◆ Selected extract:
☆ ☆ ☆ ☆ ☆ ☆ ☆
Urashima Taro Part 1: Platinum Smiles

From an old blog, this is part 1 an account of when I visited the US in 2006, my first visit after for 9 years of living in Japan.

January 24th, 2006

We woke up early to get the cab to the airport. The apartment had been prepared for departure, and our luggage was logically grouped so that we could concentrate on the baby and leave. Before we left, R had the idea that we should measure ourselves and write a little goal for the trip. I wrote that I would look into graduate schools; R, that she would eat something really delicious. We gave N the goal of having fun with his American relatives.

While waiting to board, I saw the pilot at Miyazaki airport open the window to wipe the windshield with a little spray bottle and rag. In system administration, there are people using paper clips to patch cables and fix keyboards, but I thought jet planes would be more... high tech and careful. Is opening that window a good idea? I thought that aviation would be an alchemy of momentum and thrust, balance and lift, but there is the pilot leaning out the window of the cockpit to clean his windshield.
☆ ☆ ☆ ☆ ☆ ☆ ☆
Reproduce the travel account word for word, everything from "We woke up early" down to "his American relatives.". The material after the travel account can be skipped.

◆ Given material:
☆ ☆ ☆ ☆ ☆ ☆ ☆
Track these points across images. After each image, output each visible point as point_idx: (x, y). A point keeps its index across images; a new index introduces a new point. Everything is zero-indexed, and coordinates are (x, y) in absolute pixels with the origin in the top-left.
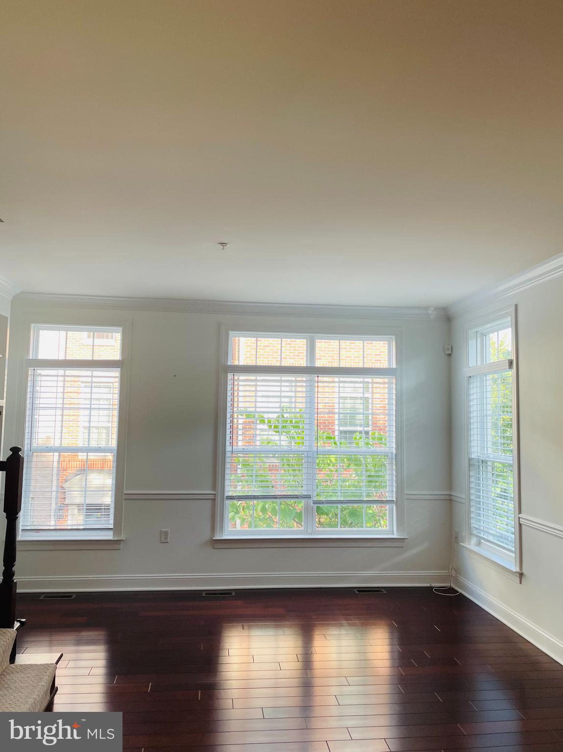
☆ ☆ ☆ ☆ ☆ ☆ ☆
◆ Reply:
We woke up early to get the cab to the airport. The apartment had been prepared for departure, and our luggage was logically grouped so that we could concentrate on the baby and leave. Before we left, R had the idea that we should measure ourselves and write a little goal for the trip. I wrote that I would look into graduate schools; R, that she would eat something really delicious. We gave N the goal of having fun with his American relatives.